### DIRECTIONS FOR THIS TASK
Retyping should cover only the lines from the one containing "Outlined on this slice (semi-automatically" through the final line of the records, with pictures omitted.

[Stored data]
[Start of section]
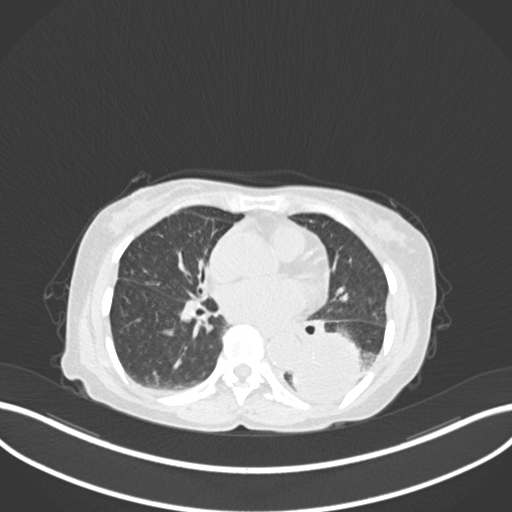
Chest CT, one axial slice. Slice 67 of 233 in the series (ordered by position). Reconstruction kernel B30f. Lung window (W 1500 / L -600 HU). 1 mm slice thickness. 512 × 512 image matrix, field of view 400 × 400 mm. Female patient, age 78 years. Case-level facts recorded for this patient, not image findings: clinical TNM (as recorded): T3 N0 M1.
Outlined on this slice (rectangle marked by the reading radiologist):
- lung tumour (recorded histology: squamous cell carcinoma): bounding box [x1, y1, x2, y2] px = [288, 329, 367, 407]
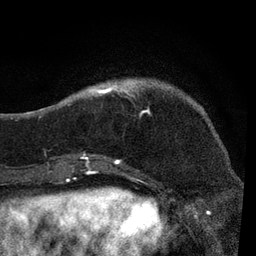
Breast MRI, one axial slice. Position 20 of 80 along the scan axis. Cropped to one breast. Dynamic contrast-enhanced series, time point 2 of 7 at this slice position (early post-contrast). 3 T. TE 2.2 ms, TR 5.4 ms. 256 × 256 image matrix, field of view 150 × 150 mm. Female patient.
Structures marked on this image (semi-automatic segmentation, software-assisted and operator-edited):
- enhancing-tissue mask used for the functional tumour volume (all voxels passing the contrast-enhancement thresholds inside the analysis volume; usually the tumour): bounding box (x1, y1, x2, y2) in pixels: (51, 78, 135, 170)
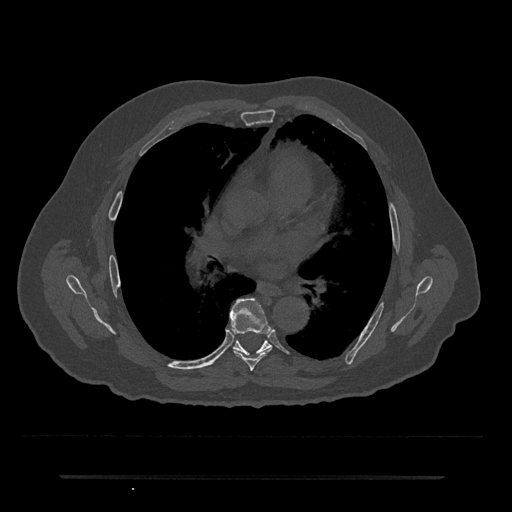
CT including the spine, one axial slice. Slice 416 of 797 in the series (ordered by position). Reconstruction kernel Br40s/3. 120 kVp. Bone window (W 1800 / L 400 HU). 0.5 mm slice thickness. 512 × 512 image matrix, field of view 437 × 437 mm. Male patient, age 69 years. From the clinical record (not read from this slice): primary cancer: prostate.
Annotated regions visible in this slice (semi-automatically segmented with operator editing):
- T6 vertebra: bounding box <230,299,273,371> (left, top, right, bottom; pixels)
- T7 vertebra: <233,340,271,356>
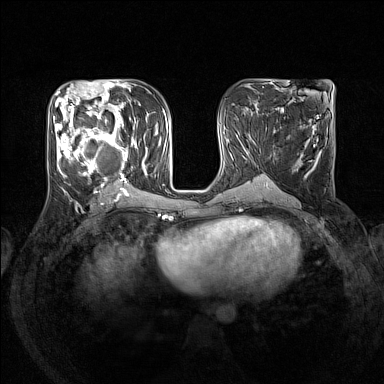
Breast MRI (dynamic contrast-enhanced), one axial slice; position 68 of 160 along the scan axis; dynamic contrast-enhanced series, time point 2 of 7 at this slice position (early post-contrast); 1.5 T; TE 1.8 ms, TR 5 ms; 1 mm slice thickness; 384 × 384 image matrix. Female patient.
Outlined on this slice (semi-automatically segmented with operator editing):
- enhancing-tissue mask used for the functional tumour volume (all voxels passing the contrast-enhancement thresholds inside the analysis volume; usually the tumour): bounding box (x1, y1, x2, y2) in pixels: (53, 105, 148, 193)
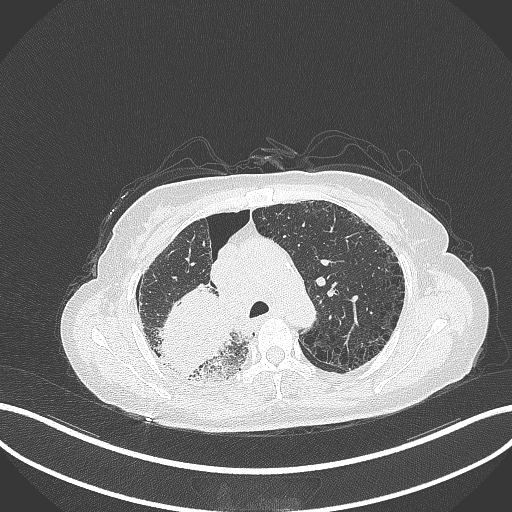
Chest CT, one axial slice; position 245 of 408 along the scan axis; reconstruction kernel B70f; 120 kVp; lung window (W 1500 / L -600 HU); 1 mm slice thickness; 512 × 512 image matrix. Patient: female, 64 years. Case-level facts recorded for this patient, not image findings: clinical TNM (as recorded): T3 N3 M0.
Outlined on this slice (bounding box drawn by a radiologist):
- lung tumour (recorded histology: squamous cell carcinoma): bounding box [x1, y1, x2, y2] px = [151, 281, 238, 379]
[End of section]
### YOUR RESPONSE
Outlined on this slice (semi-automatically segmented with operator editing):
- enhancing-tissue mask used for the functional tumour volume (all voxels passing the contrast-enhancement thresholds inside the analysis volume; usually the tumour): bounding box (x1, y1, x2, y2) in pixels: (53, 105, 148, 193)
Chest CT, one axial slice; position 245 of 408 along the scan axis; reconstruction kernel B70f; 120 kVp; lung window (W 1500 / L -600 HU); 1 mm slice thickness; 512 × 512 image matrix. Patient: female, 64 years. Case-level facts recorded for this patient, not image findings: clinical TNM (as recorded): T3 N3 M0.
Outlined on this slice (bounding box drawn by a radiologist):
- lung tumour (recorded histology: squamous cell carcinoma): bounding box [x1, y1, x2, y2] px = [151, 281, 238, 379]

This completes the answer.